Только сейчас, по прошествии десятилетий, становится очевидным, насколько по-разному тогда воспринимали мир он и остальные. И я, и наши военные, и американцы, в сущности, занимали общую позицию. Все мы исходили из простой посылки: ядерную войну можно попытаться выиграть! Она будет чудовищной, потери будут огромны, но победа окупит все. Для победы требуется современное оружие, конечно ядерное. Тут не обойтись без испытаний.
Отец один противостоял всеобщему натиску. Он не сомневался: победы не добиться, она — мираж. В будущей войне нельзя победить, ее нужно избежать. Для сдерживания агрессора достаточно того, что есть.

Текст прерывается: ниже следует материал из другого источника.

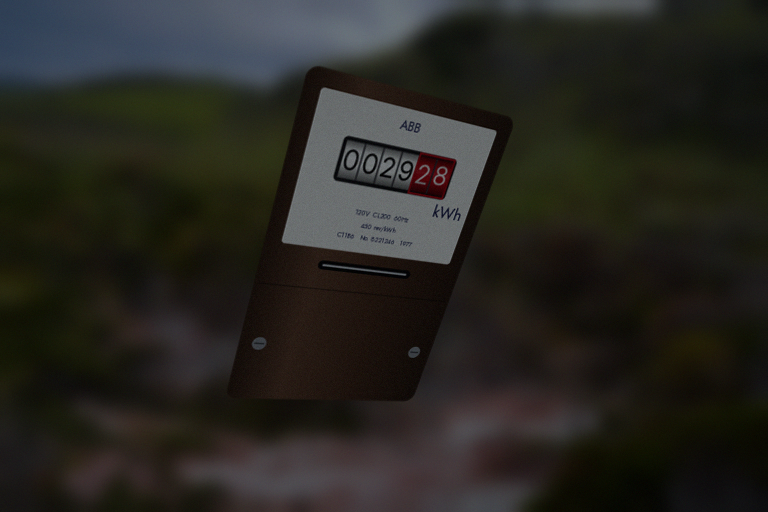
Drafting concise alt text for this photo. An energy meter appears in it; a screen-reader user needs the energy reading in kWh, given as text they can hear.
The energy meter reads 29.28 kWh
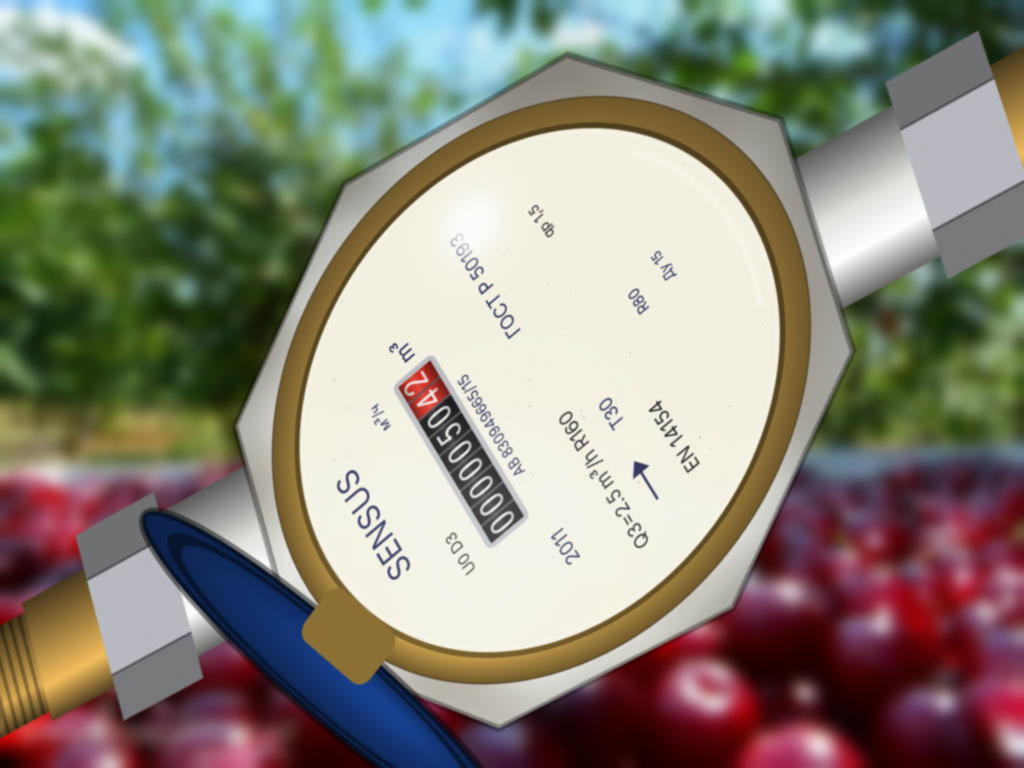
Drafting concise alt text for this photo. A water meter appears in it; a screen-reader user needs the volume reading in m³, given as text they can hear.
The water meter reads 50.42 m³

Возможно, уже тогда в его голове стали возникать ростки того, что мы сегодня называем ядерной достаточностью.
Никто его не понимал. Даже ближайшие соратники считали мораторий дипломатической уловкой. Что же говорить о реакции за океаном, где нас считали коварными азиатами, в каждом слове искали скрытый смысл, в каждом предположении глубоко запрятанную угрозу. На недавней встрече отец попытался обратить в свою веру Мао Цзэдуна. Ничего не вышло. Могу себе представить тот горький осадок, который оставался у отца от этих разговоров.
А газеты продолжали скрупулезно фиксировать американские взрывы. К концу июля их накопилось уже три десятка.
Отец дрогнул. Еще не сдался, но сделал шаг, даже полшага назад. Он решил обратиться к соперникам с еще одним, возможно последним, призывом. Одновременно ушло распоряжение приступить к подготовке к нашим испытаниям. Ее не трудно остановить в случае достижения политического решения, а если нет, то мы сбережем время. Славский и Малиновский восприняли решение отца со вздохом облегчения. Для них не существовало никаких «если». 30 августа отец дал интервью газете «Правда». И вопросы, и ответы он составил сам. Отец предложил начать переговоры о прекращении испытаний ядерного оружия с 31 октября. Он считал, что в условиях одностороннего моратория длительные, возможно многолетние, переговоры окажутся не в нашу пользу, послужат прикрытием для продолжения испытаний нашими оппонентами. Поэтому отец предложил ограничить рамки, заранее оговорить срок их окончания.